The Route chose that moment to shake, a ripple racing past them across the field of honey. Delaventrin chasing yet harder, the Wilder's mind straining the Route's capacity. Atla felt his Gift's pain, the fight to stem the inevitable overload. Somewhere at the bottom of his brain, the water was past boiling and beginning to burn.

Had the Gift-Givers really prevented him helping Pevan and Rel at the Court out of fear? How could they fear him? This Route had shattered the Wilder it struck, but that had been a complete accident. Pevan shouted something else, but it was lost under the buzzing. His Gift howled, rage and pain and anger blanketing all other sensation.

What did he have to lose for one last attempt?

He lashed out, letting go of gravity, of direction, of reason. The howl in his mind became a roar, triumphant. In his Gift, the waters parted. The Gifted flew for a moment through absolute nothingness.

Just as the yawning void - was this what Clearseers meant by the Realmlessness? - threatened to suck the halves of his mind apart, it crashed back together behind them. Delaventrin was caught in the crush, trapped, battered off-course. The Wilder vanished from Atla's awareness, not dead, but certainly reeling.

Head-on, open space slammed into Atla. It brought with it the fluff-brained numbness of deep fatigue, a rush of dizziness as the world realigned again, and then an actual impact that slammed the wind from him and filled his mouth with plant matter. There was something fresh about the quality of the light, something unmistakably real about the bitter, bland taste of the ground.

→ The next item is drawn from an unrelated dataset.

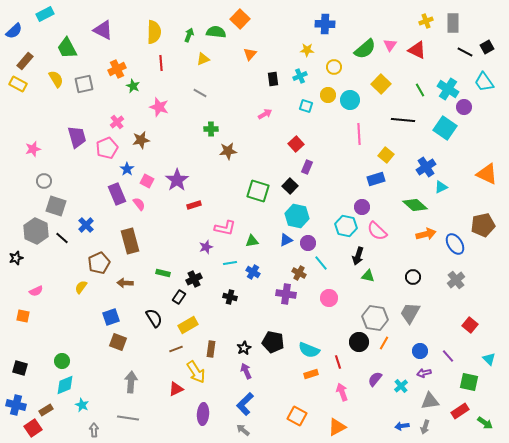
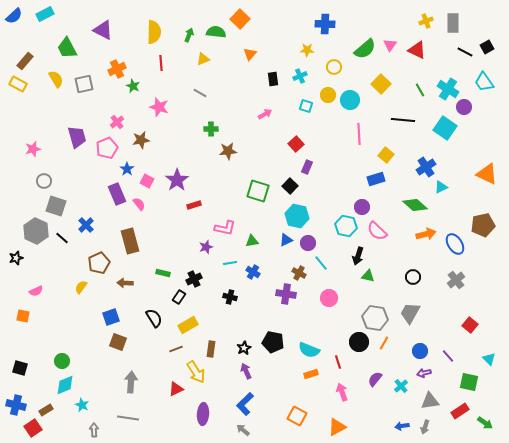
blue semicircle at (14, 31): moved 15 px up
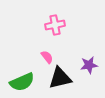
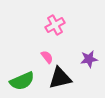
pink cross: rotated 18 degrees counterclockwise
purple star: moved 6 px up
green semicircle: moved 1 px up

He groaned and rolled onto his back, then regretted it as sunlight poured in, cold and merciless. His head pounded, and beneath it his Gift cringed. It was all he could manage to lift his arm and lay it across his eyes. Wind - real wind, not the by-product of half-imagined physics - plucked at his shirt and slithered up his sleeves. The First Realm. No telling if he'd found the right Sherim, but he'd got them safely away from the Separatists. Atla's Gift coiled itself around him as he let himself slip down towards unconsciousness.